Jurisprudência 2023 (151)


Recurso; prazo; ampliação;
reapreciação de prova gravada


1. O sumário de RC 27/6/2023 (3892/12.7TBLRA-B.C1) é o seguinte:

I – A extensão em dez dias do prazo para interposição do recurso de apelação, que tenha por objeto a reapreciação de prova gravada, nos termos do disposto no art.º 638.º, n.ºs 1 e 7, do CPCiv., só colhe justificação quando se tratar de uma impugnação séria, não fictícia, assente em prova pessoal gravada.

II – Se a parte recorrente invoca pretender a reapreciação de prova gravada, mas a factualidade impugnada é totalmente irrelevante para a decisão do recurso ou apenas suscetível de prova documental, não é de conceder aquela extensão de prazo, com a consequência da rejeição do recurso, por extemporaneidade.


2. O acórdão tem o seguinte voto de vencido:

"Declaração de voto de vencido (art. 663.º, n.º 1, 2.ª parte do CPC)

**Tarefas a resolver**
A. No texto de jurisprudência, em quantos dias se estende o prazo para interpor recurso de apelação que tenha por objeto a reapreciação de prova gravada?
B. Extraia do texto de jurisprudência o trecho que começa nas palavras "Recurso; prazo; ampliação;" e termina depois de "parte do CPC)".

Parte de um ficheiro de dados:
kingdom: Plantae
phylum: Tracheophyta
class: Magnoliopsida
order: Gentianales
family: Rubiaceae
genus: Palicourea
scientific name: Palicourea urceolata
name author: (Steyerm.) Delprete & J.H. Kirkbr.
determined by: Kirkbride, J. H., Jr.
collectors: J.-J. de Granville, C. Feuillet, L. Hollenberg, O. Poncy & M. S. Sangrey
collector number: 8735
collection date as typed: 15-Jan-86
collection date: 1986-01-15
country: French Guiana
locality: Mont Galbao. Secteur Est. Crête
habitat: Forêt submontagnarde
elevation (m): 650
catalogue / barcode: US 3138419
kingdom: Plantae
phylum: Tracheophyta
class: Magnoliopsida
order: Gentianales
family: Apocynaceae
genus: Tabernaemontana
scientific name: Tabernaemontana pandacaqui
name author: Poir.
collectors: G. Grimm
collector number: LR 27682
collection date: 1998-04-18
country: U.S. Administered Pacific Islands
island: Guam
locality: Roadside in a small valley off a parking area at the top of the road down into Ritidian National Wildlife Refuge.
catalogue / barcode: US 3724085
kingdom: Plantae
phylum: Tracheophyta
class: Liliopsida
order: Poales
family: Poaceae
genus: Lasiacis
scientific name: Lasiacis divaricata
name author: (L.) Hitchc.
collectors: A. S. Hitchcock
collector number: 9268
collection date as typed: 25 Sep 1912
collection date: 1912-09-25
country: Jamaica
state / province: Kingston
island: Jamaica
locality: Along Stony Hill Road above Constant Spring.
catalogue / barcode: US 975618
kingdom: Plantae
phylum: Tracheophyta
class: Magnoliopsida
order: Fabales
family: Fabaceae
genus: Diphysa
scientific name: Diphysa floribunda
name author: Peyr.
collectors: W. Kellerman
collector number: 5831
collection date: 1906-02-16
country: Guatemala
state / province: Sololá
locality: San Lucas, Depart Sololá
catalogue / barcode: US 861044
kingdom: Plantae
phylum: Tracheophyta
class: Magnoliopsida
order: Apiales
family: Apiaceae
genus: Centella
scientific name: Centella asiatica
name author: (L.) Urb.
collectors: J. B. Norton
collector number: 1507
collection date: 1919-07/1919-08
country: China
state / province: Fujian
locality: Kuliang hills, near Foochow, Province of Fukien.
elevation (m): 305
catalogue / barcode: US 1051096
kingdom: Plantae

**Tarefas resolvidas**
A. Em dez dias.

B.
Recurso; prazo; ampliação;
reapreciação de prova gravada


1. O sumário de RC 27/6/2023 (3892/12.7TBLRA-B.C1) é o seguinte:

I – A extensão em dez dias do prazo para interposição do recurso de apelação, que tenha por objeto a reapreciação de prova gravada, nos termos do disposto no art.º 638.º, n.ºs 1 e 7, do CPCiv., só colhe justificação quando se tratar de uma impugnação séria, não fictícia, assente em prova pessoal gravada.

II – Se a parte recorrente invoca pretender a reapreciação de prova gravada, mas a factualidade impugnada é totalmente irrelevante para a decisão do recurso ou apenas suscetível de prova documental, não é de conceder aquela extensão de prazo, com a consequência da rejeição do recurso, por extemporaneidade.


2. O acórdão tem o seguinte voto de vencido:

"Declaração de voto de vencido (art. 663.º, n.º 1, 2.ª parte do CPC)